A member of the Association of Public Sector Employees described the strike called for by Ghosn as “a strike without credibility”, because there was nothing to ensure that Ghosn would not cancel at night as he usually does. He stressed that state employees are ready to fight back, but that Ghosn did not work on coordinating the demands with their association even though the GCLW supposedly represents them. Instead, Ghosn called for a strike without a clear theme or central demand. The union activist pointed out that the experience with Ghosn has not been encouraging. Only months ago, he said, Ghosn was siding with the employers against workers’ rights, which poses the question of what led to Ghosn’s sudden awakening to demand the very rights which he had himself been part of attacking.
Likewise, the head of the General Federation of Trade Unions announced after a meeting of opposition trade union leaders that the strike was false, that it was contrived in order to try to vent some of the largely spontaneous mass frustration that had began to take shape even in the absence of any political lead being given from the official union bureaucracy. This mass anger so frightened top union officials, who are tied inexorably to the ruling class, that they were forced to call a general strike in order to save themselves from an angry popular movement in the streets that could potentially bring them down.
Limited strike participation
For this reason, participation in the general strike was limited to the social security and airport workers, who stopped work for two hours. This still counts as a political set-back for the ruling class, which is working day and night to maintain its hegemony over the leadership of the GCLW, to try to keep it paralyzed. Their greatest fear is that by moving into struggle, workers could gain control over the union. This was the case before the civil war in the sixties and early seventies, when the GCLW played a major role in workers winning social security, a minimum wage, and set working hours.
Talks in the street today are all about living conditions.

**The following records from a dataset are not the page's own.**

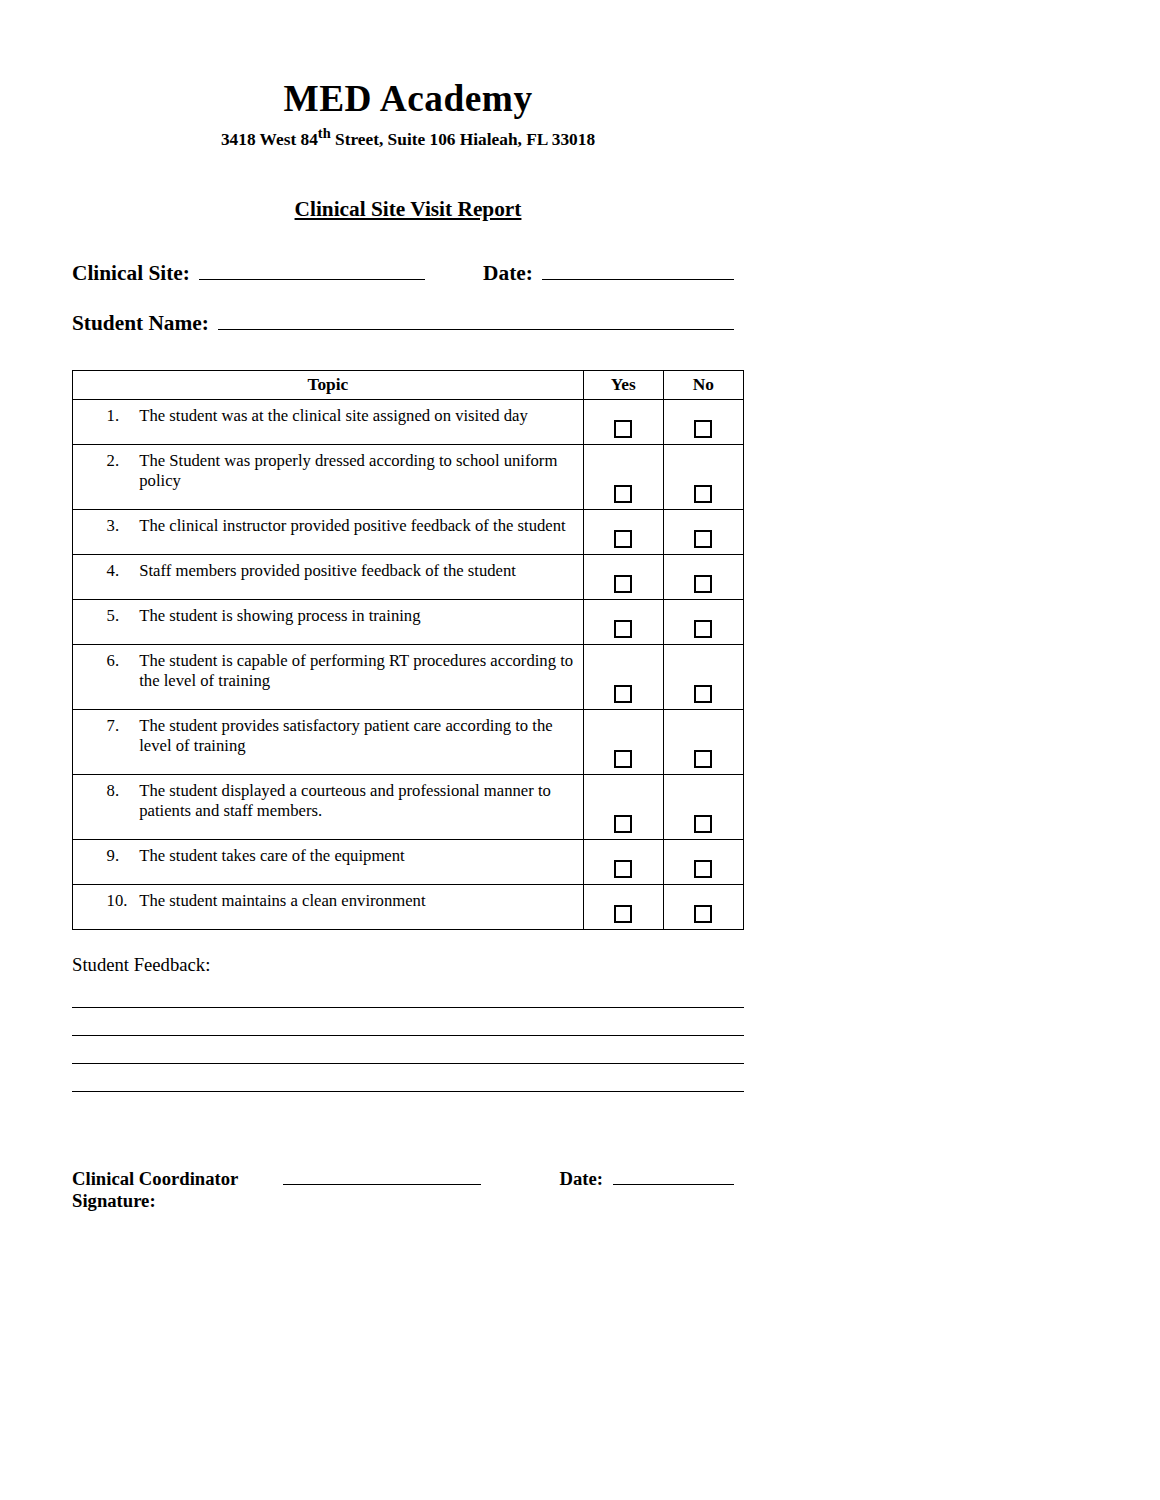MED Academy
3418 West 84th Street, Suite 106 Hialeah, FL 33018
Clinical Site Visit Report
Clinical Site: Date:
Student Name:
| Topic | Yes | No |
| --- | --- | --- |
| 1. The student was at the clinical site assigned on visited day | | |
| 2. The Student was properly dressed according to school uniform policy | | |
| 3. The clinical instructor provided positive feedback of the student | | |
| 4. Staff members provided positive feedback of the student | | |
| 5. The student is showing process in training | | |
| 6. The student is capable of performing RT procedures according to the level of training | | |
| 7. The student provides satisfactory patient care according to the level of training | | |
| 8. The student displayed a courteous and professional manner to patients and staff members. | | |
| 9. The student takes care of the equipment | | |
| 10. The student maintains a clean environment | | |
Student Feedback:
Clinical Coordinator Signature: Date:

While the ruling class is trying to draw the attention of working class towards the events in Syria, using these events to invent new political and sectarian tensions, it is clear that the mood today is one of mass anger over living standards. The working class is facing unprecedentedly high prices - especially for fuel, which in turn affects all other goods. Furthermore, there has been a reduced weight in the bundle of bread, high unemployment, and a significant increase in robberies. Hospitals have refused to serve patients on social security due to a deficit at the hands of a corrupt government. This is a result of consecutive policies since the mid-nineties aimed at demolishing social security and paving the way for privatization, which would big business to make increased profits by intensifying their exploitation of the working class.
The real figure of unemployment is unknown but several reports indicate that it exceeds 35%, which much of this being hidden away by various technicalities in the official figures. All of these conditions have led to an increase in mass anger towards the big parties in power and the ruling class, the owners of big business and large corporations. The independent trade unions are now growing and some trade unions affiliated to the GCLW have now withdrawn their confidence from the GCLW leadership and have begun to take action outside the authority of their corrupt leadership.
There is the need today, more than ever, to build our own workers’ alternative, and this is a great opportunity to struggle to build a mass workers’ party capable of uniting the working class and bringing down this corrupt sectarian system. Such an alternative party, of and by the workers, can also bring together the Left and the activists against the policies of capitalism. Within this mass party, we can build a democratic socialist programme that links up with the revolutions in the Arab world and the workers’ movement in all countries of the world to achieve genuine socialism in Lebanon as part of a socialist Middle East.